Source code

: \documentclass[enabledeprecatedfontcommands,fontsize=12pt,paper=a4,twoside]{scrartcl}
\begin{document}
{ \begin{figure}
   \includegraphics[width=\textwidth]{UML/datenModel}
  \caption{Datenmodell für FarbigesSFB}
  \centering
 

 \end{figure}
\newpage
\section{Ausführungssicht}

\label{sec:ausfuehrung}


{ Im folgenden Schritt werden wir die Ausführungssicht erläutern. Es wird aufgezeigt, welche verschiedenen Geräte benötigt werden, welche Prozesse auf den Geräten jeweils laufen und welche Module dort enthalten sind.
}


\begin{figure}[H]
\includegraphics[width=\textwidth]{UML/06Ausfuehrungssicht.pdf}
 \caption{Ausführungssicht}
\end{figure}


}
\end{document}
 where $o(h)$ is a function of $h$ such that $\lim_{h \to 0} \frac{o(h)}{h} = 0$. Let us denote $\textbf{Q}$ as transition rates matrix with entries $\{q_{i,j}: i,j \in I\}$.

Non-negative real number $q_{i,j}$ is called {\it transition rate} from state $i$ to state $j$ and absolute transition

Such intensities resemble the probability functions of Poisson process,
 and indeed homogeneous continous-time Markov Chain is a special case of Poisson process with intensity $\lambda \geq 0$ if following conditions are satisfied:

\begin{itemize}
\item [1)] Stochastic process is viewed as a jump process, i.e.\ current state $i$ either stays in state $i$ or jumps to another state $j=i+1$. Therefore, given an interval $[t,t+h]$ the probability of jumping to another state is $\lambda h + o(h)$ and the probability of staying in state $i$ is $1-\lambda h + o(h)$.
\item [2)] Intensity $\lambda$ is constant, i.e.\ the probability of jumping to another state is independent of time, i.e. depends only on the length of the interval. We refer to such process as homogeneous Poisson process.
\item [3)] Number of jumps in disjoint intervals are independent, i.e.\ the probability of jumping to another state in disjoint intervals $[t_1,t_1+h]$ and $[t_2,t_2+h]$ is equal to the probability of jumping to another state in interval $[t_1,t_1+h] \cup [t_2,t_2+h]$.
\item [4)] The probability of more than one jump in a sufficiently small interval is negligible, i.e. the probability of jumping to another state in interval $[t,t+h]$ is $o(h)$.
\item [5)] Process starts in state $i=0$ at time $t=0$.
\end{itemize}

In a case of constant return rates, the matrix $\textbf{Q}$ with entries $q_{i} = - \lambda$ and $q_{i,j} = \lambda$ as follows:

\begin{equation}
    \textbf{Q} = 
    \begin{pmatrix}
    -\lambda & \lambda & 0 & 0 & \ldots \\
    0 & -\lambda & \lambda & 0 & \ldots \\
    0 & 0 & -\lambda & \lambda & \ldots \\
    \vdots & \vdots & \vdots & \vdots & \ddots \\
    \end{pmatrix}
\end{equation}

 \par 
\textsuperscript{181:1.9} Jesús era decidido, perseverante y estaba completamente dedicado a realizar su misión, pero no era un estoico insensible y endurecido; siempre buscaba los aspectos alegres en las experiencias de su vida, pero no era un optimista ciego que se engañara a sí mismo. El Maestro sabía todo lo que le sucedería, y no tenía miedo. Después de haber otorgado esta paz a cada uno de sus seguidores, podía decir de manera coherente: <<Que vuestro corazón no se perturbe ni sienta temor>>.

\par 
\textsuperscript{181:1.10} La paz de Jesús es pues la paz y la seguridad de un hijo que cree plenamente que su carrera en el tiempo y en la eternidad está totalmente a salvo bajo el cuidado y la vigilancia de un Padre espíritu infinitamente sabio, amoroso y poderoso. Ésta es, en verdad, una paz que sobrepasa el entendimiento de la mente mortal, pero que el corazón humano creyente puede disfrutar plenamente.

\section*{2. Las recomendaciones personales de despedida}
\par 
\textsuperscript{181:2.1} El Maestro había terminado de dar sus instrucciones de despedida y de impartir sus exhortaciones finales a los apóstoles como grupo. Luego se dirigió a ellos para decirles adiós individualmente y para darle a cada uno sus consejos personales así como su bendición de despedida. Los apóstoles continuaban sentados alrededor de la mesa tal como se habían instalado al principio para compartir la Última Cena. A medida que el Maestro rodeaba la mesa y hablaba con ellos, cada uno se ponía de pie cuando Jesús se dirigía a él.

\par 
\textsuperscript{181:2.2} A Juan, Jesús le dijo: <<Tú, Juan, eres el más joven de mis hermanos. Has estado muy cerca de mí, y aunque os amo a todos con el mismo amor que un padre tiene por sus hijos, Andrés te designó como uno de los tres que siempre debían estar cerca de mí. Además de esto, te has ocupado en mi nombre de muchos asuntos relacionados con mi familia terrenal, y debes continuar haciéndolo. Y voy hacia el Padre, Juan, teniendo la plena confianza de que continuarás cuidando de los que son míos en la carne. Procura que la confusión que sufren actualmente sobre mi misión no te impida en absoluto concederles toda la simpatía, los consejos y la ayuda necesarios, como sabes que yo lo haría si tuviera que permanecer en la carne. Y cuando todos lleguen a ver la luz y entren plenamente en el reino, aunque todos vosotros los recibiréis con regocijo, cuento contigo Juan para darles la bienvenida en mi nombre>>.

Problem description:
For each line of the material that includes the word "siempre", make a copy.

Answer space:
\textsuperscript{181:1.9} Jesús era decidido, perseverante y estaba completamente dedicado a realizar su misión, pero no era un estoico insensible y endurecido; siempre buscaba los aspectos alegres en las experiencias de su vida, pero no era un optimista ciego que se engañara a sí mismo. El Maestro sabía todo lo que le sucedería, y no tenía miedo. Después de haber otorgado esta paz a cada uno de sus seguidores, podía decir de manera coherente: <<Que vuestro corazón no se perturbe ni sienta temor>>.
\textsuperscript{181:2.2} A Juan, Jesús le dijo: <<Tú, Juan, eres el más joven de mis hermanos. Has estado muy cerca de mí, y aunque os amo a todos con el mismo amor que un padre tiene por sus hijos, Andrés te designó como uno de los tres que siempre debían estar cerca de mí. Además de esto, te has ocupado en mi nombre de muchos asuntos relacionados con mi familia terrenal, y debes continuar haciéndolo. Y voy hacia el Padre, Juan, teniendo la plena confianza de que continuarás cuidando de los que son míos en la carne. Procura que la confusión que sufren actualmente sobre mi misión no te impida en absoluto concederles toda la simpatía, los consejos y la ayuda necesarios, como sabes que yo lo haría si tuviera que permanecer en la carne. Y cuando todos lleguen a ver la luz y entren plenamente en el reino, aunque todos vosotros los recibiréis con regocijo, cuento contigo Juan para darles la bienvenida en mi nombre>>.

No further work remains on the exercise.